Entre 1870 y 1930 el circo fue el espectáculo más atractivo y popular en
México. A diferencia de otras diversiones públicas, sorprendió y deleitó a las
familias ricas, medianas y pobres. Las compañías de circo rompían con la rutina
diaria del espectador común, pues realizaban proezas y desplegaban habilidades
extraordinarias: presentaban a hombres que saltaban 16 caballos en fila,
devoraban fuego, se elevaban en globos aerostáticos, eran lanzados por un
cañón, o bien, mostraban a mujeres envueltas en serpientes, a elefantes que
giraban 360 grados parados sobre una sola de sus patas, a osos montados en
bicicletas y, en fin, a seres temerarios que caminaban en el filo de un alambre
a doce metros de altura bajo el techo de una carpa, sobre la cúpula de una
iglesia o sobre el mismísimo Paso del Niágara.
Pero a la vuelta del siglo
diecinueve el circo perdió importancia en favor del cine, que se convirtió en
el espectáculo por excelencia en la primera mitad del siglo veinte. El presente
libro de Juan Felipe Leal evidencia con gran erudición el desplazamiento
gradual de los “cuadros vivos”, propios del primer entretenimiento, por los
“cuadros virtuales”, inherentes al segundo.
El cinematógrafo se introdujo
en los circos de México y convivió con actos de personajes que poseían tan sólo
su cuerpo, o si acaso algún instrumento anexo para crear momentos mágicos;
seres reacios a las formas de vida sedentaria y a las reglas que la religión o
el Estado establecían sobre lo que los mortales deberían hacer con su físico.
En este contexto cultural e histórico, el cine de los orígenes asimiló algunas
de las prácticas del espectáculo circense, las adaptó a sus necesidades y las
puso en acto cuando contó con locales de exhibición propios. A la vez, el circo
y sus personajes se convirtieron en protagonistas del cine. En 1900 Carlos
Mongrand filmó la vista Miss Muller,
trapecista, y Miss Florence, del Circo Orrin; en 1904 Salvador Toscano rodó
la cinta Gimnastas excéntricos, célebres
artistas del Circo Orrin trabajando en el trapecio y en su triple barra fija;
y en 1908 y 1911 camarógrafos anónimos tomaron las películas Acto cómico por Bell y Martinetti, y Saltarines mexicanos, respectivamente.

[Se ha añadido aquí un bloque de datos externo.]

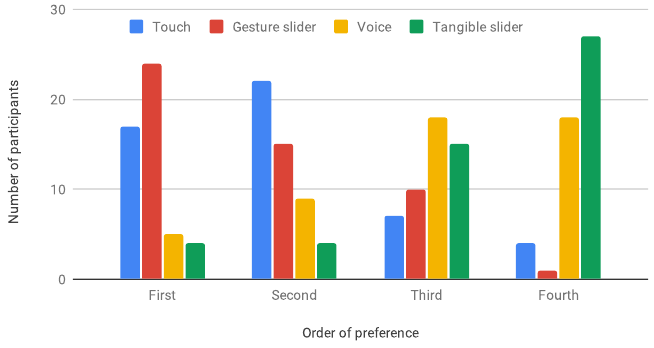
Figure 9. Page content navigation technique preference results from the second user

Resumiendo, esta obra puede
leerse con gran placer, tanto por su redacción amena cuanto por su
extraordinaria aportación de imágenes inéditas, producto de una amplia
investigación iconográfica. Entre sus 221| ilustraciones se encuentran algunas
que ayudan a entender la dimensión, verdaderamente colosal, que el espectáculo
circense tuvo entre aquellos mexicanos.